__WORK ITEM__:
Report each line of the material below where the word "knee" can be found.

*** GIVEN RECORDS

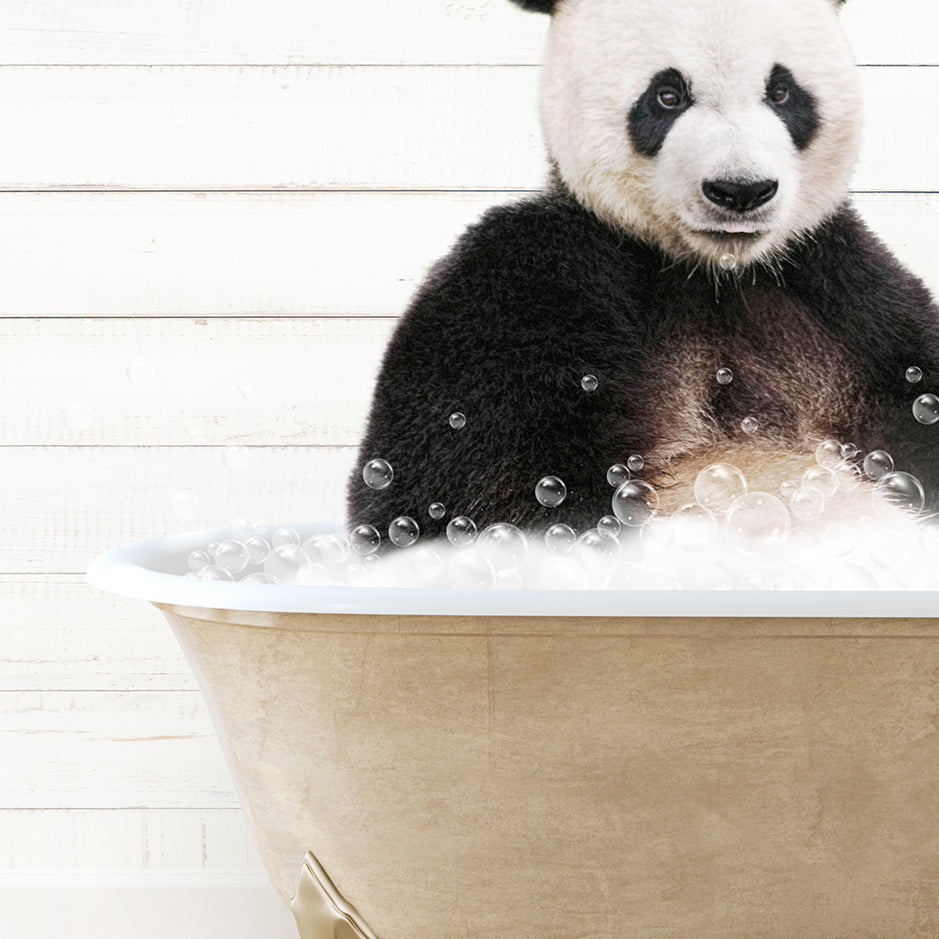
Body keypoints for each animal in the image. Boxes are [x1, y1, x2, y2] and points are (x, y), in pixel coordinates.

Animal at [346, 0, 939, 544]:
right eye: (668, 95)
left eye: (782, 92)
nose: (740, 190)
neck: (712, 276)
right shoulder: (533, 287)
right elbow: (463, 489)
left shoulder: (844, 293)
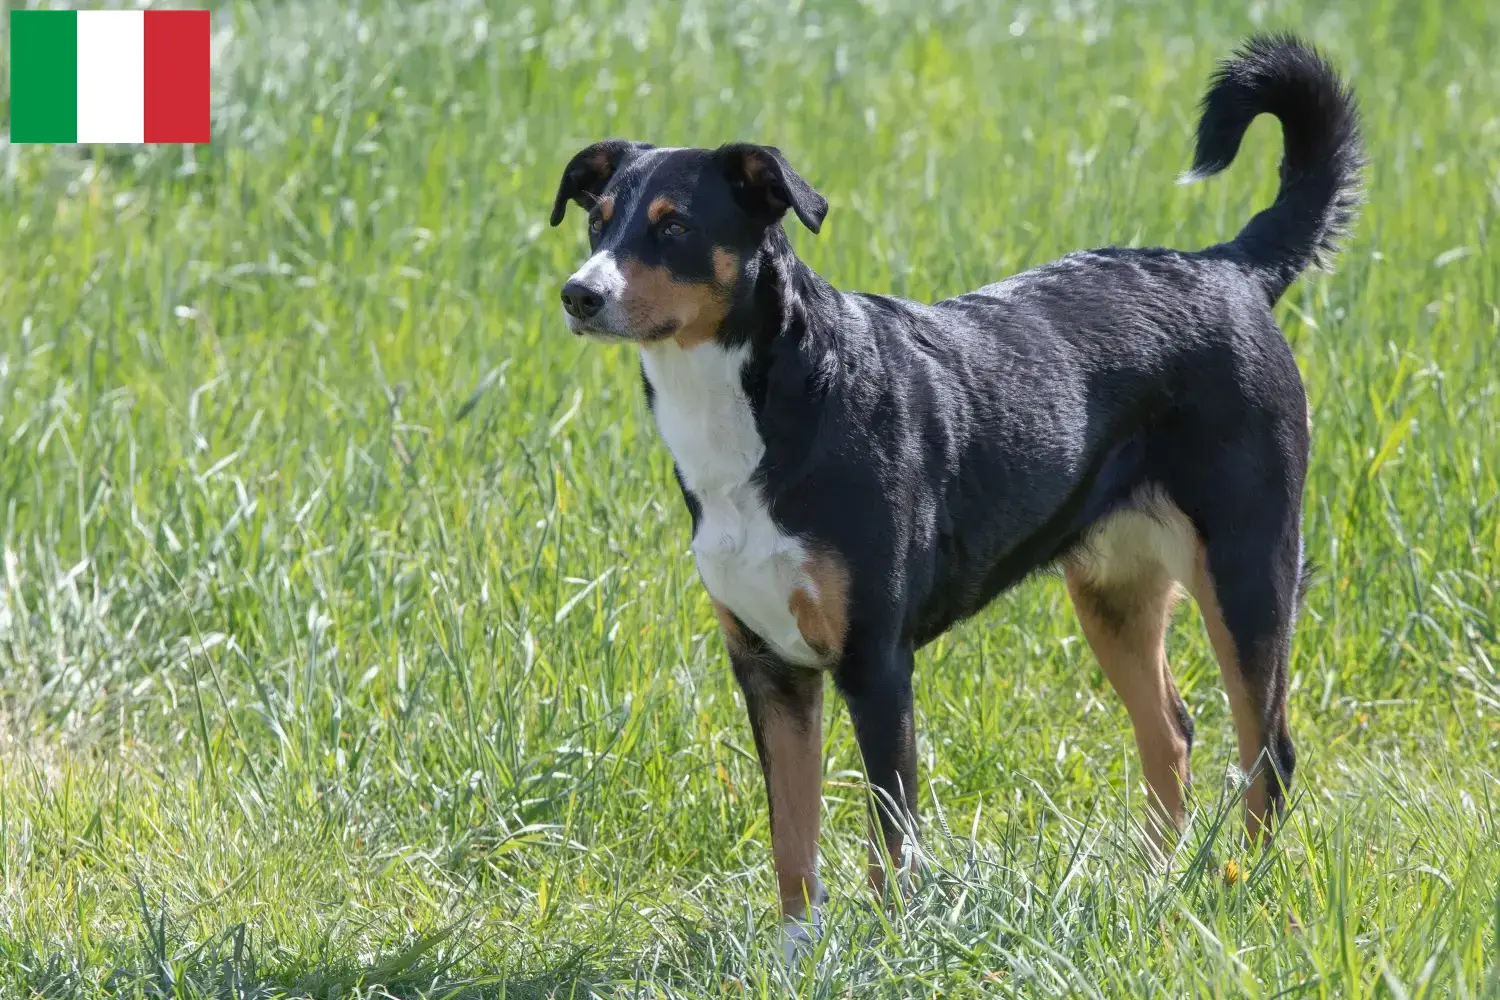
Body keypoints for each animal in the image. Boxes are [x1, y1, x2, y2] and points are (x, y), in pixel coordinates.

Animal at [549, 31, 1362, 953]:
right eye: (598, 220)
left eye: (674, 225)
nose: (580, 293)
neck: (765, 407)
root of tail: (1225, 269)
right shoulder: (769, 666)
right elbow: (793, 833)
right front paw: (796, 955)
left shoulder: (874, 663)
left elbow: (889, 839)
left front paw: (889, 948)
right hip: (1114, 589)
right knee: (1171, 735)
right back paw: (1156, 887)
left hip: (1247, 570)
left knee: (1268, 753)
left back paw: (1239, 892)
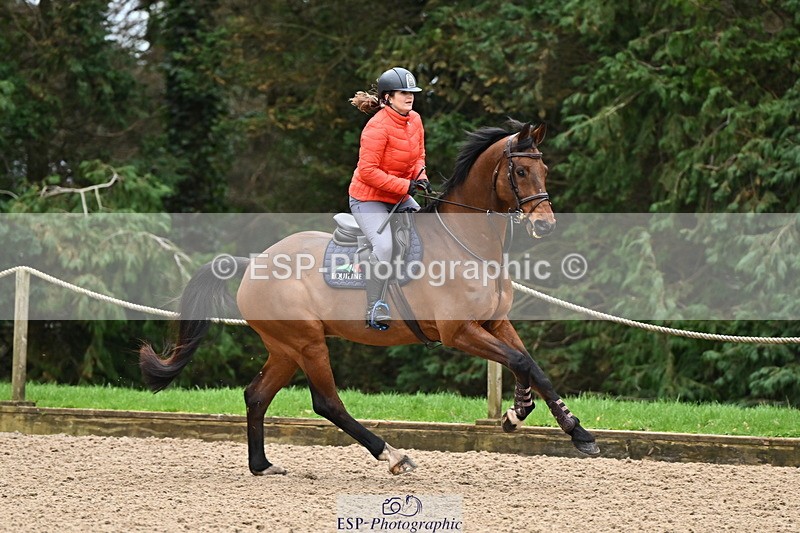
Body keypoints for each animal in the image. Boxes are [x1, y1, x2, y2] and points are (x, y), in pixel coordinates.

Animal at [139, 119, 600, 476]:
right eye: (519, 172)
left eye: (544, 169)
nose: (545, 225)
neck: (466, 244)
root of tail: (253, 263)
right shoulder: (460, 332)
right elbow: (520, 362)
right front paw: (518, 412)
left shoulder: (494, 323)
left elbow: (534, 367)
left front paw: (571, 430)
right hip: (307, 343)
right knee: (327, 402)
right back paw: (393, 455)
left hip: (285, 347)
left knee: (256, 395)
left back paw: (262, 465)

******

__OUTPUT OF THE EXERCISE__:
right knee: (1171, 735)
left knee: (1268, 753)
right knee: (327, 402)
left knee: (256, 395)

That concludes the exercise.